Ben Eppard. Do you know him? Because you should. He’ll be coming to the area twice this weekend, performing at The Hill Chapel on Saturday and at Linganore Winecellars on Sunday. He’s got a bit of an interesting story: Dude likes to hitchhike between tour stops. He then blogs about it and, if all goes well, there will eventually be a book about the whole ordeal as well. We recently caught up with the Charlottesville, Virginia, songwriter to talk about his hitchhiking project, his upcoming area shows this weekend, and, of course, if he’s ever been in danger throughout his travels. For those interested in knowing more about Eppard, click here.
So, can you tell us a little about this hitchhiking project? What were your goals when you first set out and how did they change during the experience?
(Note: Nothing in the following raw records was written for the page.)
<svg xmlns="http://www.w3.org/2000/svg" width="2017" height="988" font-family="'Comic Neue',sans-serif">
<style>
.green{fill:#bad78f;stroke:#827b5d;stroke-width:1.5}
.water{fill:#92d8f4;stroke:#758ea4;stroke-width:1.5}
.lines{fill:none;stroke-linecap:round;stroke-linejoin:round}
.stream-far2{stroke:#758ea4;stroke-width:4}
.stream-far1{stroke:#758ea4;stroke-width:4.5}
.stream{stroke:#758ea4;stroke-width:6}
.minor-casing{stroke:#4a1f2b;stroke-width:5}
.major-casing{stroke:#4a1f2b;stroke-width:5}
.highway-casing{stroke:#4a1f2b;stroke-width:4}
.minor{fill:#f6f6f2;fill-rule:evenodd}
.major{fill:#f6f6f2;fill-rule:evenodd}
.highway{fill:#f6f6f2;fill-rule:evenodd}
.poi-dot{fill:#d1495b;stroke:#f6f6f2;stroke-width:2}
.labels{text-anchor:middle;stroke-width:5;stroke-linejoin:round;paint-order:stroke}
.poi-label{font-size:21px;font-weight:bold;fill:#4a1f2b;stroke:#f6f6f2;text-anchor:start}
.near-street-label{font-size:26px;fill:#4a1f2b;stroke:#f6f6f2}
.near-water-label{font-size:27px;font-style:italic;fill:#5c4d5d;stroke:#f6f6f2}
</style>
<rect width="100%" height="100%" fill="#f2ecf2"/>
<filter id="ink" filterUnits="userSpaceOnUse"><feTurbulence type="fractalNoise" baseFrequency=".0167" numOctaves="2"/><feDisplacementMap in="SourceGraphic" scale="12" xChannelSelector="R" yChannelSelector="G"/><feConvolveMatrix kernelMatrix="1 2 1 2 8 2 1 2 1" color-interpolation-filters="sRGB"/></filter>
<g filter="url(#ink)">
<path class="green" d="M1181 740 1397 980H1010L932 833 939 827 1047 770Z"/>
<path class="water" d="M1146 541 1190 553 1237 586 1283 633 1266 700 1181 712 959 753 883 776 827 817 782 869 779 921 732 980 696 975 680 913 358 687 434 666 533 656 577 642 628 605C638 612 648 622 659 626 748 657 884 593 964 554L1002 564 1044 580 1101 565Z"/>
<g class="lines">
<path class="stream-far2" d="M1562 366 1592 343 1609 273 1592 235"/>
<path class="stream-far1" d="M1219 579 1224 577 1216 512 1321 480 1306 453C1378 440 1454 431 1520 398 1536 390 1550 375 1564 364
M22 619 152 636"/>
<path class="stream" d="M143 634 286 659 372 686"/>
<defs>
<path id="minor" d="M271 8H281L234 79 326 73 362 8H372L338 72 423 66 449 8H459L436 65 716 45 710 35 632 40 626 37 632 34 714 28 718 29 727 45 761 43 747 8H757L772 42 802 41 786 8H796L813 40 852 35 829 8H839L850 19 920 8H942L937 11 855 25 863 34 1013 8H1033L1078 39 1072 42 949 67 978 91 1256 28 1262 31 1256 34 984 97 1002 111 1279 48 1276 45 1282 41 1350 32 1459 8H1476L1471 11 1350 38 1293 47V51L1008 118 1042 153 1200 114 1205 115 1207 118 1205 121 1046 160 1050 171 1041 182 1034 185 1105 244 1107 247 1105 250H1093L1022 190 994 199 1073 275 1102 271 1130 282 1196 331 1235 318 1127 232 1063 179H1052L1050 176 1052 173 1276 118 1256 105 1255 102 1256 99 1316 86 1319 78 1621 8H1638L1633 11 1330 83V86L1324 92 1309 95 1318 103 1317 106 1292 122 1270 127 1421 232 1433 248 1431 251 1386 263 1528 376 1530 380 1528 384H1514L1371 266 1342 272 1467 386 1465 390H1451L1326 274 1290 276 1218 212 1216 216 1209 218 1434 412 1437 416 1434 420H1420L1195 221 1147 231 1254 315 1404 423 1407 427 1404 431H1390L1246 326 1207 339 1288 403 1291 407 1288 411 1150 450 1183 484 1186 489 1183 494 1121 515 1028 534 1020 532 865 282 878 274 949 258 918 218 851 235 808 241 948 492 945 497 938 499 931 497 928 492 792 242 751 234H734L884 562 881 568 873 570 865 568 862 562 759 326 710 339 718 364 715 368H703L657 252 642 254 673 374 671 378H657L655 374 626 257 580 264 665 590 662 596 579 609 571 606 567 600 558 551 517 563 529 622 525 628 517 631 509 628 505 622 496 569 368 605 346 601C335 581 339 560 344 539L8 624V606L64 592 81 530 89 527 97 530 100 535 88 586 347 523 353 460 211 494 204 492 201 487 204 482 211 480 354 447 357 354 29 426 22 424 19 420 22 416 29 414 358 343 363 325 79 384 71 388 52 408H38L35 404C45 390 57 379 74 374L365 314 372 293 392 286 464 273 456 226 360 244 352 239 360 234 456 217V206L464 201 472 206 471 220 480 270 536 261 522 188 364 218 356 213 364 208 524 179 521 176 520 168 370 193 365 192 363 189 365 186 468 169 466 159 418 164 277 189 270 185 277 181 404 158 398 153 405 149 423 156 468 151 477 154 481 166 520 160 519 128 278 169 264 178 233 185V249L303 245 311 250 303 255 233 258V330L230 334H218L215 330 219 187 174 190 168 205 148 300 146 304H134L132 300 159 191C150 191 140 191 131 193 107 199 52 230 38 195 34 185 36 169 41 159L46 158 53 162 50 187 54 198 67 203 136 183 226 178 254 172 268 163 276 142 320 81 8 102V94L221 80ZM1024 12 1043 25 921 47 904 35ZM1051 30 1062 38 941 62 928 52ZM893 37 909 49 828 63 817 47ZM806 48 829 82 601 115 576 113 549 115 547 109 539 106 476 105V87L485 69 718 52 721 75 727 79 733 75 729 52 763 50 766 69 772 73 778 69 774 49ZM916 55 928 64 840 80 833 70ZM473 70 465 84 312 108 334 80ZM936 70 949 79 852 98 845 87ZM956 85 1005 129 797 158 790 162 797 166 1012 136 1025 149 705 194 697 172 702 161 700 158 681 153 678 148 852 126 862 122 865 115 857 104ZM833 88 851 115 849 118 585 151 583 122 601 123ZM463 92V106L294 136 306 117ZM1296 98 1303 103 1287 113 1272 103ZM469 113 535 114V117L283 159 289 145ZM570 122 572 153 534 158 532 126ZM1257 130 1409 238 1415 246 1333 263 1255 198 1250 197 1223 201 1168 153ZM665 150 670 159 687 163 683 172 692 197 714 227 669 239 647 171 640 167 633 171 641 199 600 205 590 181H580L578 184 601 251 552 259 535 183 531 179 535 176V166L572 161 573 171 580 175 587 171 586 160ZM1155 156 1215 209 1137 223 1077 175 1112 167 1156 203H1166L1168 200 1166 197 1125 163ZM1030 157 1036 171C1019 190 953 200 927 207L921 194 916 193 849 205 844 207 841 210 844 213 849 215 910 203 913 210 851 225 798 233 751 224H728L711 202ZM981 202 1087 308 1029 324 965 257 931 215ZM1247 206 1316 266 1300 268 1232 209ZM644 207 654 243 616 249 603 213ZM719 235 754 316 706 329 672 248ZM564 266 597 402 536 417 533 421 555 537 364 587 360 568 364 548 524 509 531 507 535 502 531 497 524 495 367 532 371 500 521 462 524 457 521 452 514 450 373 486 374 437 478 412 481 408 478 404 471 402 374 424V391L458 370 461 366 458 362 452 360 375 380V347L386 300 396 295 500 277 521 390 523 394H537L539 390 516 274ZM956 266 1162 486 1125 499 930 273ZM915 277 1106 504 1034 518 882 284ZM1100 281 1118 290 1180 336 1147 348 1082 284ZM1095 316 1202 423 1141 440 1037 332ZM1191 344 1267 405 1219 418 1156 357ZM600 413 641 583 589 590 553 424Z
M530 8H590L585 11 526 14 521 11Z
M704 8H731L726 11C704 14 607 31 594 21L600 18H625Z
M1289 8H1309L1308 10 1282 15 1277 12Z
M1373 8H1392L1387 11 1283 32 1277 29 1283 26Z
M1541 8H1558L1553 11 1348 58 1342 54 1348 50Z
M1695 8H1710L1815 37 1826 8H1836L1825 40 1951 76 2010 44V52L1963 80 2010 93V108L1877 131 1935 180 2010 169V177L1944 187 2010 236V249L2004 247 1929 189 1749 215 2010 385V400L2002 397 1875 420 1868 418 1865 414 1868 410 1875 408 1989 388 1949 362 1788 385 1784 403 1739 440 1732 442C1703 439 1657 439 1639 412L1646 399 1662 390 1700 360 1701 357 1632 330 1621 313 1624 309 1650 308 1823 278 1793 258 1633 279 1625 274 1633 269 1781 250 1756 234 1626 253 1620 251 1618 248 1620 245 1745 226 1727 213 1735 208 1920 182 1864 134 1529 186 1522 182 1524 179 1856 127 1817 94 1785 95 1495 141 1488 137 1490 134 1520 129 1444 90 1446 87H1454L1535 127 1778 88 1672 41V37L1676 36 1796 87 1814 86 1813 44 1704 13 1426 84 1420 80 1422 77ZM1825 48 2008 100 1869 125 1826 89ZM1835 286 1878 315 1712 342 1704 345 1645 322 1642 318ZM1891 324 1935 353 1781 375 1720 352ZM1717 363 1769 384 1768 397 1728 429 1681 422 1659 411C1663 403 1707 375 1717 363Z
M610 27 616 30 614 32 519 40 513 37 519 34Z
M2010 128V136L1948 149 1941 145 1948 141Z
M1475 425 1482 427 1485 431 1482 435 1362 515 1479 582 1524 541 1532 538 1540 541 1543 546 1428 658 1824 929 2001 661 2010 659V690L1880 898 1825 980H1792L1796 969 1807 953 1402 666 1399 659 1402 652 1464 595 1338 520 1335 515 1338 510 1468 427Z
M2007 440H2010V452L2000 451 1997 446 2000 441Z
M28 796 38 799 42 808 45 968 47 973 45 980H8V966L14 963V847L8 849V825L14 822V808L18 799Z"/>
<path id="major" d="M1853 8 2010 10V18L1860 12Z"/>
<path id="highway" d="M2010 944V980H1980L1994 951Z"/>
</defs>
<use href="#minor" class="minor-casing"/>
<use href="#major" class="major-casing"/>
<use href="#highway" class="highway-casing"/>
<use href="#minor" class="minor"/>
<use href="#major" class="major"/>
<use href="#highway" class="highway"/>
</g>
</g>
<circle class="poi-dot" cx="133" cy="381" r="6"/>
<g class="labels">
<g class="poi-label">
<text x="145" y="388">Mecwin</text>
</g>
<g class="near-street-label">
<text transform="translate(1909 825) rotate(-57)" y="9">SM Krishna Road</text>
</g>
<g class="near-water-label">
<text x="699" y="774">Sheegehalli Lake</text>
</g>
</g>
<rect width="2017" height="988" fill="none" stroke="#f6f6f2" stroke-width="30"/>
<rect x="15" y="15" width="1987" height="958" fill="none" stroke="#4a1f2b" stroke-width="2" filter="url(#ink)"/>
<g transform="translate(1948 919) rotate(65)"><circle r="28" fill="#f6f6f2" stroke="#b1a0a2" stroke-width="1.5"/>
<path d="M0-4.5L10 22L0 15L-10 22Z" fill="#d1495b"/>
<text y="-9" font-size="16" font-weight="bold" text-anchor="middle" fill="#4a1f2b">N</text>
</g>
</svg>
You know, love is a risky thing. When you love someone, you could be lied to, betrayed, have your heart broken. That’s especially true when we talk about loving or helping those on the margins of society. And yet, people do it. I think that’s powerful, and I’m interested in why. So in March of last year I started hitchhiking between my shows. I traveled more than 4,400 miles from Virginia to Nashville to Key West to Maine. Most of the drivers who stopped asked why I was doing something so dangerous. In response, I asked what motivated them to stop, given the risk. Essentially, I was documenting the motivations of what ended up being 143 different Good Samaritans.
Do you think you accomplished what you set out to do? Why or why not?
Well, in the sense that the project had a profound impact on me, I think so, but ultimately I’m hoping to condense the driver’s answers into a book I’m still working on. I kept the blog to entertain friends and those I met along the way.
I read the post about a guy you met named Steve at the Lizard Lounge. The end of the post was a bit biting — a sort of shot at someone who you also admitted to liking on some level. Was that same cynical (ish) worldview a view that you took with you throughout your travels? Kind of world-wary and not easily impressed? If so, how long has that been instilled in you and what impact does it have on your artistic output?
No, generally I think I’m friendly and upbeat. We all come into contact with people we like, but whose ideas we can’t condone. A long distance drive spent listening to the rants of someone to whom you’re also very grateful — (that) would be a good example, and I don’t think liking someone and disagreeing with them are mutually exclusive. Am I world-wary? I don’t think so, but you can’t cover that much ground in that fashion without being road-tired at some point.
Did you ever feel legitimately threatened during any one of your hitchhiking travels? Any scary stories you might be willing to share?
Not really. Maybe I should have been! Once there was a driver who acted afraid of me and his nervousness made me nervous. I should pause to say that I’m not trying to bring back hitchhiking. For me, it was very much a means to an end, to ask this question about empathy.
What’s next for you as a writer? I saw you released a record in January, but would you like to write another book at some point?
I’m still focused on finishing “The Hitchhike Interviews.” The trip has ended, but the discipline of writing is still under way. I’m not sure when the book will be released. It’s a very different process from songwriting. It requires more resolve. It’s not the kind of thing you churn out in a weekend of inspiration. My last musical release was an EP called “Work” in January.
Who were some of your major influences and why?
Well, I’d like to say Mississippi John Hurt, Glen Hansard, or someone like Malcolm Holcombe, but the truth is I only discovered these guys relatively recently. I spent most of my youth listening to Pearl Jam and Nirvana. My songs probably don’t sound like either.
Can you give us the names of a few lesser-known artists we might not know, who we should keep an eye on?
Rebekah Pulley of Tampa — I’m very impressed by her songwriting. I’m a huge fan! George and Heather Woods’ band Proper Company in Boston has great energy. I met both of them on the hitchhike tour. From the Charlottesville scene, my favorite artist has been James Harris Moore — another great songwriter. He just released a new album called “Get Gone,” which I highly recommend. And I’d be remiss if I didn’t mention Tom Conlon (I thought about listing him as an influence). Tom has been touring for years, but I don’t know any solo artist that can take an audience on a journey like him. I love how dynamic he is with just an acoustic guitar.
You seem to tour a lot — where are some of your favorite places to play (cities/venues) and why?
It’s all about the people. Within a day of arriving in Boston, I’d met George, Heather, Aaron Shadwell, and a bunch of great musicians. It’s hard not to love a city like that. Frederick has been very welcoming as well. This will be my third time playing here. Of course, good food also helps. I’d go to Asheville, North Carolina, or Burlington, Vermont, just to eat.
Todd Walker is the guy who set the show up — how do you know Todd?
I wish I knew him better. I met Todd at a Brewer’s Alley Songwriter Showcase. He’s a very genuine guy, and you can tell he does a lot for local music here in Frederick.
And finally, what can we expect from your show at The Hill Chapel?
I’ll be playing new material, some songs from “Work.” I won’t be hitchhiking.